## Problem
Copy the records below character for character, keeping every line, space and symbol the same.

[Dataset excerpt]
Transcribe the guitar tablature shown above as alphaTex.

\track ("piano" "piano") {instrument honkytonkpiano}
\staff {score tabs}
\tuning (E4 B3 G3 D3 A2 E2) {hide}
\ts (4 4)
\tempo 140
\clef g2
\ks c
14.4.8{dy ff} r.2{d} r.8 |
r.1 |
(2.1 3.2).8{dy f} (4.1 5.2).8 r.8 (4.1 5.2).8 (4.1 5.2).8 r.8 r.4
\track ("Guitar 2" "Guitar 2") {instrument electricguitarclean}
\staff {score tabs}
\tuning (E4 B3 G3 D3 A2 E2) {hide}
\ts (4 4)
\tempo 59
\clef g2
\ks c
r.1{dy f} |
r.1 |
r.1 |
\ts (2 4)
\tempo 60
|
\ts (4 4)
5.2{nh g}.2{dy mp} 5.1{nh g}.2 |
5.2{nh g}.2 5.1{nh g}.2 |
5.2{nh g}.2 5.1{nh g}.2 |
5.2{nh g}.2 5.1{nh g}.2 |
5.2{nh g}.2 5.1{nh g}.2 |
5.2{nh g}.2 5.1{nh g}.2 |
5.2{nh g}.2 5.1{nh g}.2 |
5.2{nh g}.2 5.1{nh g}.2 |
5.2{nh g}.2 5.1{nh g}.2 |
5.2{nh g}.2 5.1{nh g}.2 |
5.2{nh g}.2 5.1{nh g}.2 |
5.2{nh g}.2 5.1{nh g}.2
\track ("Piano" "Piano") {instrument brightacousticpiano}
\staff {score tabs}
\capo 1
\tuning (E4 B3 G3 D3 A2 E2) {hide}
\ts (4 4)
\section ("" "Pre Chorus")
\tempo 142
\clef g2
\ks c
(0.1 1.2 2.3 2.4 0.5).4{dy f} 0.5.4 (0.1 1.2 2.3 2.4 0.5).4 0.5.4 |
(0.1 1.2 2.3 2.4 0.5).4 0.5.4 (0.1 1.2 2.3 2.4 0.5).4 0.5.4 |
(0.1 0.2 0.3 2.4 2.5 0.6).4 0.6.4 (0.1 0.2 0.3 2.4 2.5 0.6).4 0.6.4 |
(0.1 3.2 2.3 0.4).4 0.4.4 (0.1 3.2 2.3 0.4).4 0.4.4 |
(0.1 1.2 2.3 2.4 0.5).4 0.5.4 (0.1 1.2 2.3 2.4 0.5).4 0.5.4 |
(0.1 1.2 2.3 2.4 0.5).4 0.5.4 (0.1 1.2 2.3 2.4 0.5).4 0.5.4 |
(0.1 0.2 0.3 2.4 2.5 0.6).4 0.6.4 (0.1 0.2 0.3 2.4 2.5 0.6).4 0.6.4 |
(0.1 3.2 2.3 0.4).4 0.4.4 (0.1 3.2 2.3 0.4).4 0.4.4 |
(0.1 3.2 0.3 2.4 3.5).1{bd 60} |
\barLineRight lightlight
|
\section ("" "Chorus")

## Output for this task
Transcribe the guitar tablature shown above as alphaTex.

\track ("piano" "piano") {instrument honkytonkpiano}
\staff {score tabs}
\tuning (E4 B3 G3 D3 A2 E2) {hide}
\ts (4 4)
\tempo 140
\clef g2
\ks c
14.4.8{dy ff} r.2{d} r.8 |
r.1 |
(2.1 3.2).8{dy f} (4.1 5.2).8 r.8 (4.1 5.2).8 (4.1 5.2).8 r.8 r.4
\track ("Guitar 2" "Guitar 2") {instrument electricguitarclean}
\staff {score tabs}
\tuning (E4 B3 G3 D3 A2 E2) {hide}
\ts (4 4)
\tempo 59
\clef g2
\ks c
r.1{dy f} |
r.1 |
r.1 |
\ts (2 4)
\tempo 60
|
\ts (4 4)
5.2{nh g}.2{dy mp} 5.1{nh g}.2 |
5.2{nh g}.2 5.1{nh g}.2 |
5.2{nh g}.2 5.1{nh g}.2 |
5.2{nh g}.2 5.1{nh g}.2 |
5.2{nh g}.2 5.1{nh g}.2 |
5.2{nh g}.2 5.1{nh g}.2 |
5.2{nh g}.2 5.1{nh g}.2 |
5.2{nh g}.2 5.1{nh g}.2 |
5.2{nh g}.2 5.1{nh g}.2 |
5.2{nh g}.2 5.1{nh g}.2 |
5.2{nh g}.2 5.1{nh g}.2 |
5.2{nh g}.2 5.1{nh g}.2
\track ("Piano" "Piano") {instrument brightacousticpiano}
\staff {score tabs}
\capo 1
\tuning (E4 B3 G3 D3 A2 E2) {hide}
\ts (4 4)
\section ("" "Pre Chorus")
\tempo 142
\clef g2
\ks c
(0.1 1.2 2.3 2.4 0.5).4{dy f} 0.5.4 (0.1 1.2 2.3 2.4 0.5).4 0.5.4 |
(0.1 1.2 2.3 2.4 0.5).4 0.5.4 (0.1 1.2 2.3 2.4 0.5).4 0.5.4 |
(0.1 0.2 0.3 2.4 2.5 0.6).4 0.6.4 (0.1 0.2 0.3 2.4 2.5 0.6).4 0.6.4 |
(0.1 3.2 2.3 0.4).4 0.4.4 (0.1 3.2 2.3 0.4).4 0.4.4 |
(0.1 1.2 2.3 2.4 0.5).4 0.5.4 (0.1 1.2 2.3 2.4 0.5).4 0.5.4 |
(0.1 1.2 2.3 2.4 0.5).4 0.5.4 (0.1 1.2 2.3 2.4 0.5).4 0.5.4 |
(0.1 0.2 0.3 2.4 2.5 0.6).4 0.6.4 (0.1 0.2 0.3 2.4 2.5 0.6).4 0.6.4 |
(0.1 3.2 2.3 0.4).4 0.4.4 (0.1 3.2 2.3 0.4).4 0.4.4 |
(0.1 3.2 0.3 2.4 3.5).1{bd 60} |
\barLineRight lightlight
|
\section ("" "Chorus")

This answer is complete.